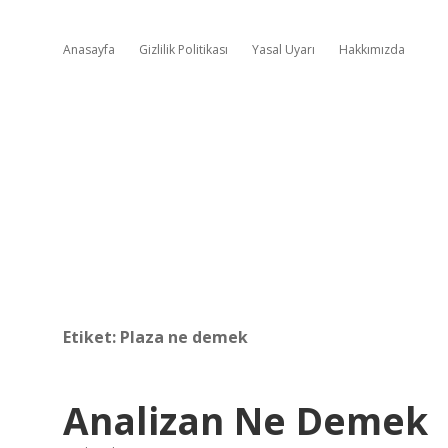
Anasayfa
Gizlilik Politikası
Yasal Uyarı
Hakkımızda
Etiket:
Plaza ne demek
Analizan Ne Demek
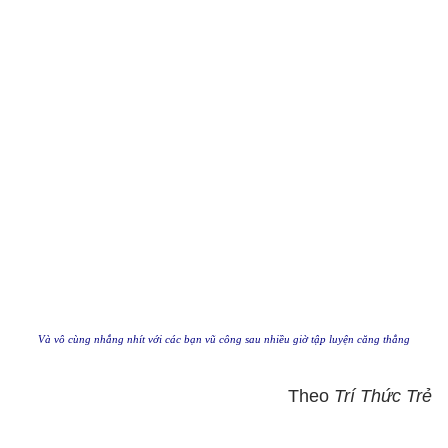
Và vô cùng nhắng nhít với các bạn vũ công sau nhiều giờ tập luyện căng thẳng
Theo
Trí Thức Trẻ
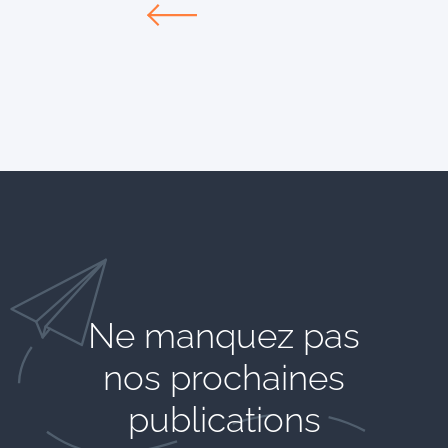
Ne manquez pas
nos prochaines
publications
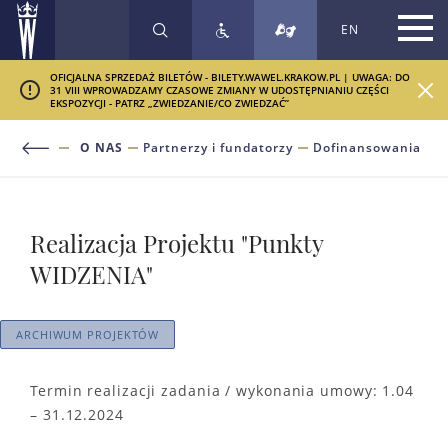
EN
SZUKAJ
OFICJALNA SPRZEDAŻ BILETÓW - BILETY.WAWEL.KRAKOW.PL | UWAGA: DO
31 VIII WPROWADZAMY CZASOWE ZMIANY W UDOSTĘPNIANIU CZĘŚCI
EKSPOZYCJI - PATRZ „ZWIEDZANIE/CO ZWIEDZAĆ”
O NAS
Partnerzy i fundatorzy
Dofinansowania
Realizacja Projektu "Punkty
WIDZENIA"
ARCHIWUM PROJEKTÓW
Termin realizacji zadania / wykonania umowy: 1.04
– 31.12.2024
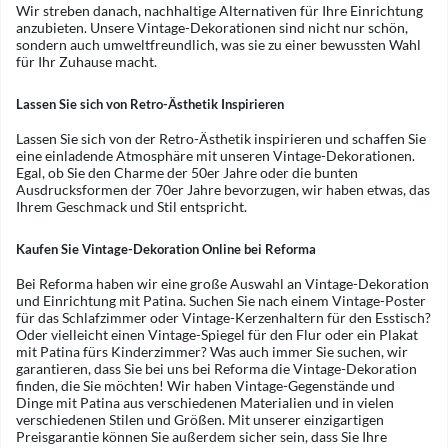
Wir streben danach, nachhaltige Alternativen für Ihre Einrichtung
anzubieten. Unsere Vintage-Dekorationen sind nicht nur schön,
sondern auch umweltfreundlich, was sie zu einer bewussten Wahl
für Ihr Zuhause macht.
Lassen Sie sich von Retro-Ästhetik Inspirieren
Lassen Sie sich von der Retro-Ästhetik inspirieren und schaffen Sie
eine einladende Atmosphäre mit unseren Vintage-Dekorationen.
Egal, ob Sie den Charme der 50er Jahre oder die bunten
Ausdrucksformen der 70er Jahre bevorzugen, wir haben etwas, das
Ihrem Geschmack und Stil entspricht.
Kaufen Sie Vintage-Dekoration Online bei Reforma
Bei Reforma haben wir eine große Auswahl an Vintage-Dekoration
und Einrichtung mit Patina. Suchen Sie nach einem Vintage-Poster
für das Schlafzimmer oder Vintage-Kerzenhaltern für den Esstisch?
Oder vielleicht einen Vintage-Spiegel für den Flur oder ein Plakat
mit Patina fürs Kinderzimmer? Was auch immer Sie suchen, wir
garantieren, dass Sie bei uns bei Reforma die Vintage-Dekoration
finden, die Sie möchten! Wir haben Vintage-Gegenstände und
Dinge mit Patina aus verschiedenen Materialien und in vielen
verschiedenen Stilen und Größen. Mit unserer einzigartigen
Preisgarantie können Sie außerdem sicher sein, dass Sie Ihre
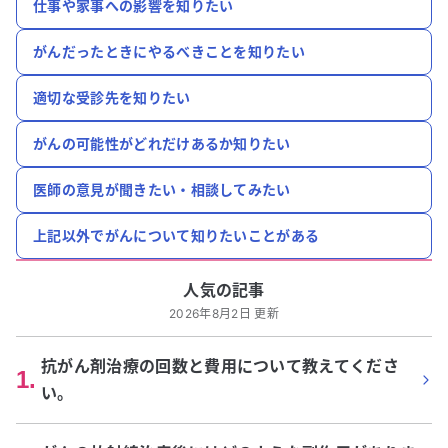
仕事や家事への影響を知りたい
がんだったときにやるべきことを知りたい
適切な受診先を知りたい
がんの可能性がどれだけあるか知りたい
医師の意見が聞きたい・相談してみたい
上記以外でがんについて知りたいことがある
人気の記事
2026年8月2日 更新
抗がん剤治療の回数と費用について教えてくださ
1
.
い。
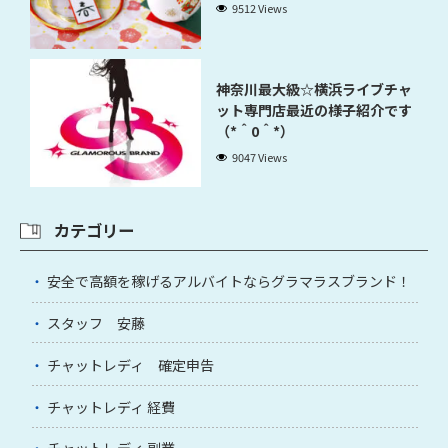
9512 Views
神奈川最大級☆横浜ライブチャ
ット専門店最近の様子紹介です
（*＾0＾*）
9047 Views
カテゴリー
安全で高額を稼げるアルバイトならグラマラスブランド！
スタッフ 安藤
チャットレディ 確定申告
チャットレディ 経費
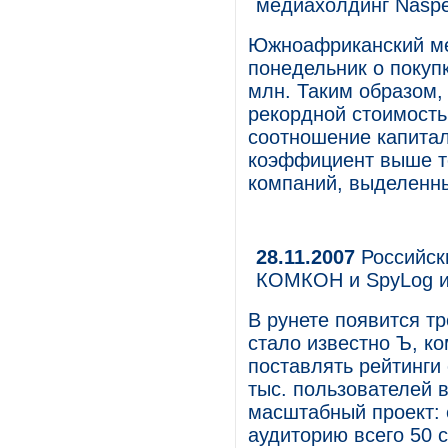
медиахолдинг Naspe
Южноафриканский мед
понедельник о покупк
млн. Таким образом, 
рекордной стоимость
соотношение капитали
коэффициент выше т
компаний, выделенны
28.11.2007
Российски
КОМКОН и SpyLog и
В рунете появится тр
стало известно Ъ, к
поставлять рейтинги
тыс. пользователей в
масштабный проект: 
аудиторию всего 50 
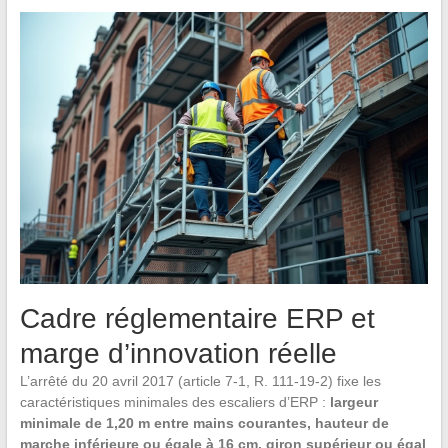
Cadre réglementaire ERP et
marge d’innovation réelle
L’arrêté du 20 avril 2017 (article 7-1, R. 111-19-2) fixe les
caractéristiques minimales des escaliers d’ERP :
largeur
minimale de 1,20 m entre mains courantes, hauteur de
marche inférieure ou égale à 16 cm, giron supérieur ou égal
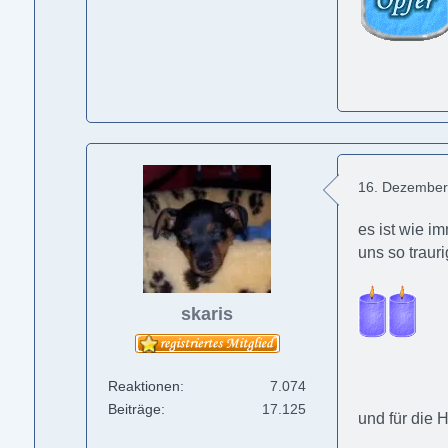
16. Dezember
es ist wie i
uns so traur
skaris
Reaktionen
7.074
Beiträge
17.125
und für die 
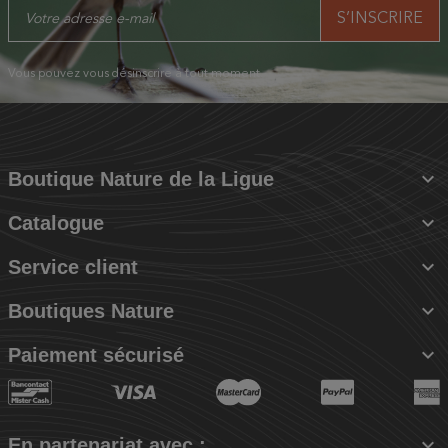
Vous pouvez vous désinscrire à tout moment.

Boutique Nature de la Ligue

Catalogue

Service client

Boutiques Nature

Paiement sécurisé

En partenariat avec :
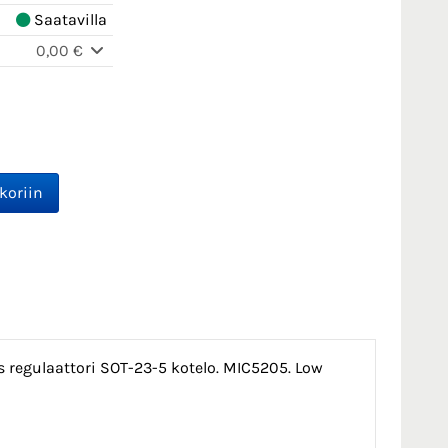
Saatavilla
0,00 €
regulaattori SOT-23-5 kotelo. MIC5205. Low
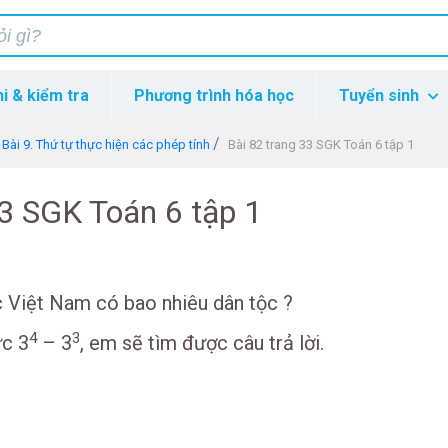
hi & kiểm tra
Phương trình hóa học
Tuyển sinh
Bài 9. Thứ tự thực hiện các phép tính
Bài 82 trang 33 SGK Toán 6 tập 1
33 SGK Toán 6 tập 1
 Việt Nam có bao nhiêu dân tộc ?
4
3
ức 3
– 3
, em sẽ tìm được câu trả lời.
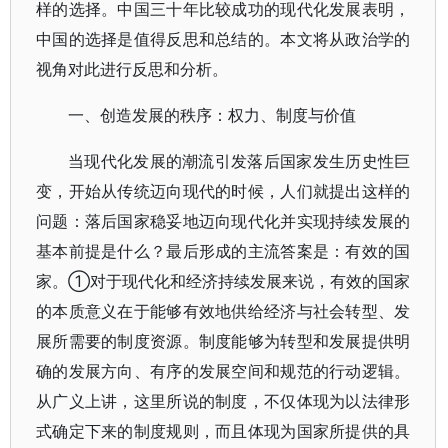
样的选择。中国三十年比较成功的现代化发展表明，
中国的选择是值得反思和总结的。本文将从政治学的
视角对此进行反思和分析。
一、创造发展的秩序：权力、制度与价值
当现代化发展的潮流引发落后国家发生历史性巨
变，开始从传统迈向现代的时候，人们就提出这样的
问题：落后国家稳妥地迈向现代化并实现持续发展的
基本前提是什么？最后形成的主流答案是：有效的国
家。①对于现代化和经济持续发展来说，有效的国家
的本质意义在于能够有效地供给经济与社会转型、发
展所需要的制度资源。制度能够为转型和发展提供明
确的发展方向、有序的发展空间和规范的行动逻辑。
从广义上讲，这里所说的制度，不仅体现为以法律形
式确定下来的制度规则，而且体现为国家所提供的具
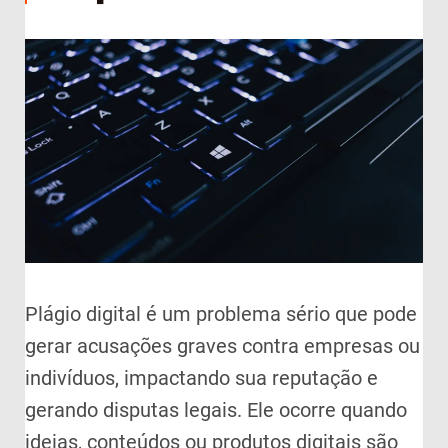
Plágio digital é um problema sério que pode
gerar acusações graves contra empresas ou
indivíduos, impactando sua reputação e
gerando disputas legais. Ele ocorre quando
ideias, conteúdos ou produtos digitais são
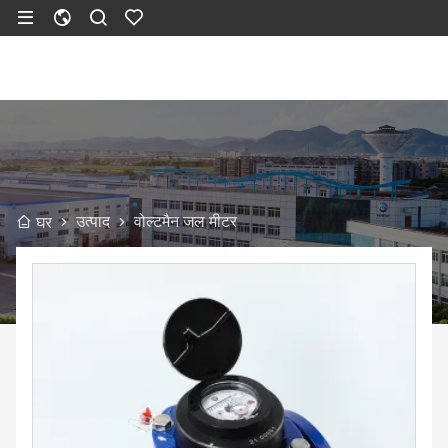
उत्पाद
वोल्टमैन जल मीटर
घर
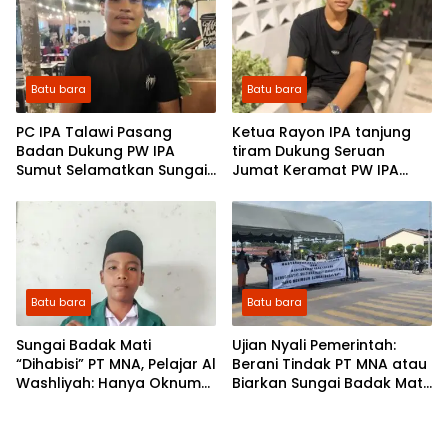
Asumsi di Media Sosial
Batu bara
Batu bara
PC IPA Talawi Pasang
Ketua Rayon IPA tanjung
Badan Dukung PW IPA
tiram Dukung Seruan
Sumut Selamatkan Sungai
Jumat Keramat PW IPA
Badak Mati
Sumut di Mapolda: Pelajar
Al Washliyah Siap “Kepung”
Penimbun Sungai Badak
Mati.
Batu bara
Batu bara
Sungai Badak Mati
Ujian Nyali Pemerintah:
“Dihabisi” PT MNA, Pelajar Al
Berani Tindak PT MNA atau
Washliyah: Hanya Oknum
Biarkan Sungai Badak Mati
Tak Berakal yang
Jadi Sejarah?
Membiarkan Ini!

What is required: The expected output is the lines from the one holding "MNA, Pelajar Al" through the last line of the data, exactly as they appear, with nothing before or after.

Solved exercise:
“Dihabisi” PT MNA, Pelajar Al
Berani Tindak PT MNA atau
Washliyah: Hanya Oknum
Biarkan Sungai Badak Mati
Tak Berakal yang
Jadi Sejarah?
Membiarkan Ini!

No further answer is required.